Jak mówią przedstawiciele spółki, londyńska placówka generuje najlepszą sprzedaż ze wszystkich sklepów grupy. Według danych za listopad znalazła się pod tym względem na pierwszym miejscu. Kolejne cztery zajęły także zagraniczne salony. Nowy flagowiec w Warszawie ma szansę wejść do tej czołówki - Złote Tarasy to popularne centrum handlowe, które rocznie odwiedza około 20 mln klientów.
- Planujemy jeszcze do końca tego roku otworzyć 20 nowych sklepów - zapowiada Olimpia Patej. Będą to sklepy wszystkich marek LPP (poza Reserved firma ma jeszcze marki Cropp, House, Mohito i Sinsay), w Polsce, ale przede wszystkim na Ukrainie i w Rosji.
Wszystkie nowe sklepy Reserved mają powstawać w koncepcji "open to public". Cześć z nich w podwyższonym standardzie - i to są właśnie salony flagowe. W najbliższym czasie - 27 grudnia - LPP otworzy kolejny flagowy salon, tym razem w Moskwie.

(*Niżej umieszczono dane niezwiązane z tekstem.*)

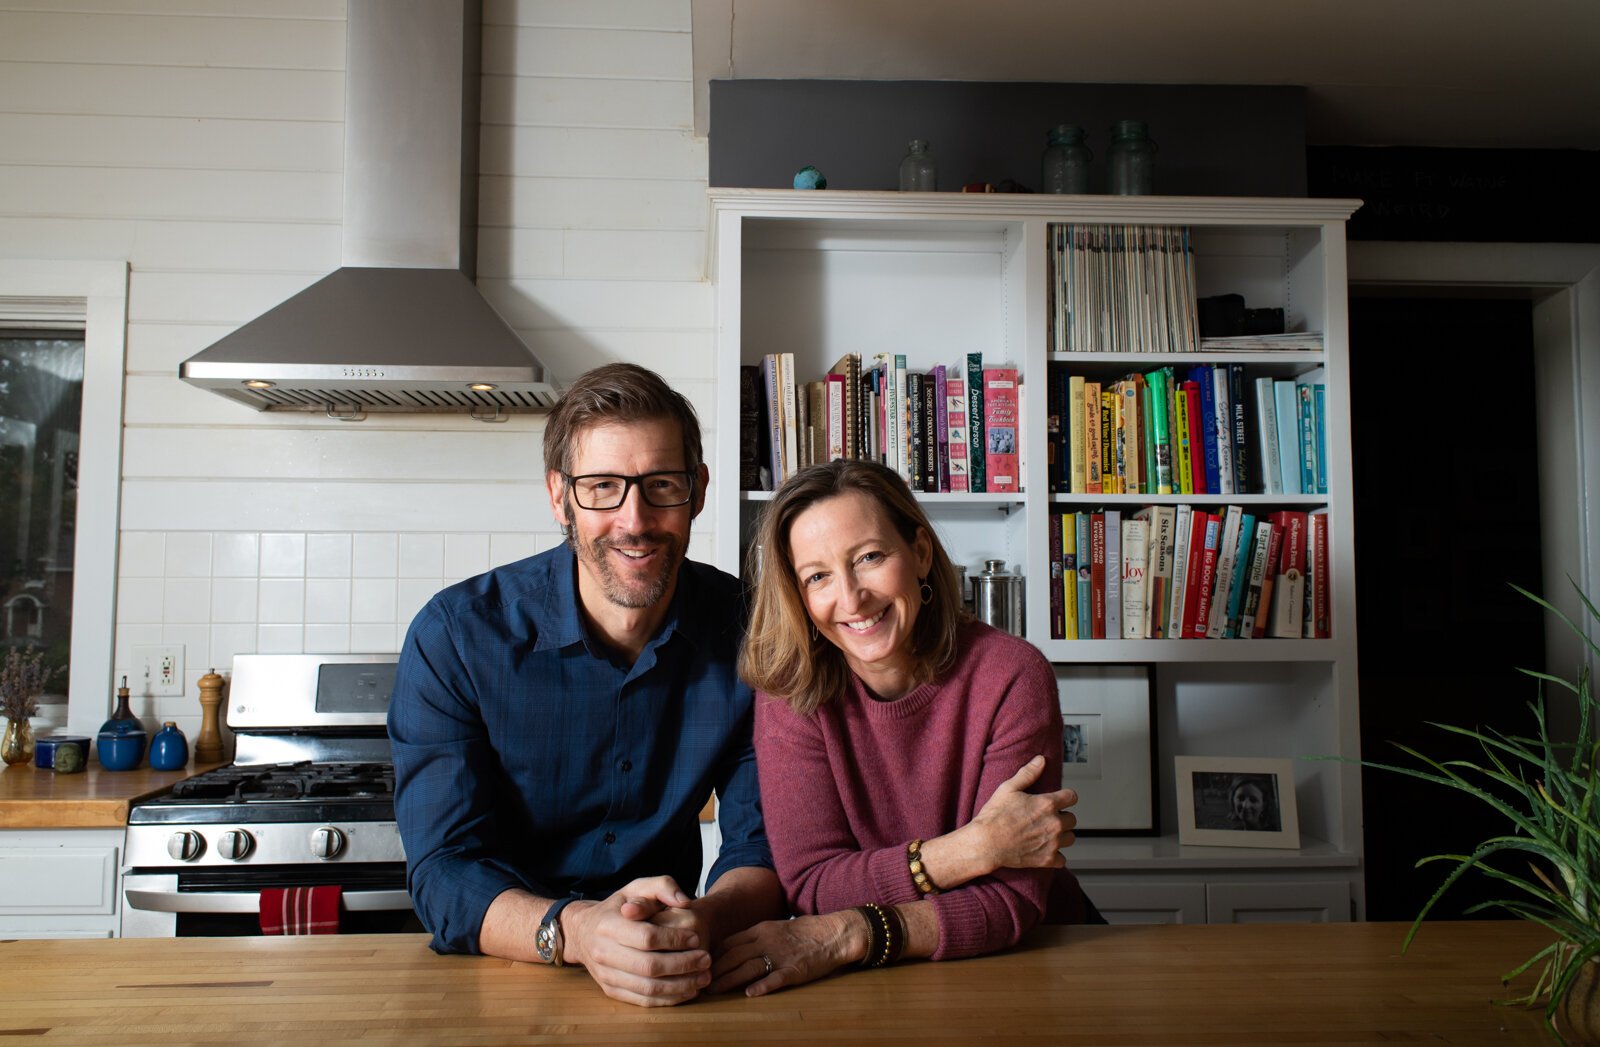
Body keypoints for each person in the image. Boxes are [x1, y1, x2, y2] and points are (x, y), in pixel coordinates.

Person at [389, 363, 784, 1007]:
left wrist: (703, 922)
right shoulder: (455, 637)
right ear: (559, 496)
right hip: (497, 977)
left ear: (699, 490)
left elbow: (761, 843)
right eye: (603, 486)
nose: (635, 520)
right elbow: (443, 869)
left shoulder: (752, 632)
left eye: (661, 485)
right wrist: (575, 931)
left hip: (673, 975)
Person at [709, 459, 1092, 998]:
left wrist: (855, 931)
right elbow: (813, 887)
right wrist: (974, 849)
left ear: (919, 553)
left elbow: (1010, 901)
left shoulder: (1011, 675)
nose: (851, 598)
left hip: (1032, 961)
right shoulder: (791, 693)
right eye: (817, 576)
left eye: (868, 557)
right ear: (798, 595)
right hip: (874, 981)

W przyszłym roku spółka wejdzie na trzy nowe rynki - to Kazachstan Izrael i Słowenia. Łącznie zamierza otworzyć ponad 70 nowych salonów (teraz ma blisko 1700). Najsilniej ma być rozwijana sieć najmłodszej marki spółki - Sinsay. Liczba salonów Sinsay wzrośnie aż o 25 proc. w 2018 roku.
Te ambitne plany wiążą się też z pewnymi wyzwaniami. LPP, jak wiele innych firm w Polsce, szczególnie z branży handlowej, odczuwa problemy związane z sytuacją na rynku pracy.
- Trudność w zdobyciu personelu do pracy i rosnące wymagania płacowe są odczuwalne - mówi next.gazeta.pl Przemysław Lutkiewicz, wiceprezes LPP. Firma podnosi więc pensje pracownikom sklepów. - W Polsce minimalne wynagrodzenie rośnie w przyszłym roku o 6 proc., my musimy być konkurencyjni, czyli mówimy o podwyżkach rzędu 7-8 proc. dla sprzedawców - zapowiada wiceprezes. To nie jedyny sposób na poradzenie sobie z niedoborem pracowników. - Staramy się też zoptymalizować pracę w sklepach, żeby sprzedawca mógł tylko sprzedawać - mówi Przemysław Lutkiewicz.
Kolejnym wyzwaniem na (prawdopodobnie) przyszły rok jest też wejście w życie ustawy o ograniczeniu handlu w niedziele. Dla LPP to istotna kwestia, bo niedziele generują 18 proc. sprzedaży tygodniowej. Być może w jakiś sposób uda się niedzielny spadek zrekompensować sprzedażą internetową, na którą spółka mocno postawiła już w tym roku.
- Cały czas dostosowujemy strony internetowe, żeby można było kupować przez smartfony, bo one teraz królują przy zakupach internetowych. Przenieśliśmy też nasze magazyny do Strykowa, w środku Polski, mogliśmy skrócić czas dostawy do klienta o jeden dzień. Zwiększamy moc serwerów, żeby obsłużyć większy ruch - mówi nam Przemysław Lutkiewicz.
- W tym roku rośniemy w internecie o 100 procent i w przyszłym roku chcielibyśmy utrzymać to tempo globalnie - dodaje wiceprezes.
Wzmacnianie tej części biznesu przez LPP także oznacza konieczność zwiększenia zatrudnienia. Do końca przyszłego roku firma chciałaby zatrudnić 500 informatyków. Ale poszukuje także innych specjalistów - od e-commerce, kontentu oraz fotografów.
LPP to spółka notowana na giełdzie. Od początku roku jej akcje zyskały już prawie 60 proc.
Notowania spółki LPP źródło: stooq.pl
Przez trzy kwartały tego roku spółka miała prawie 4,9 mld zł przychodów ze sprzedaży i ponad 141 mln zł zysku netto.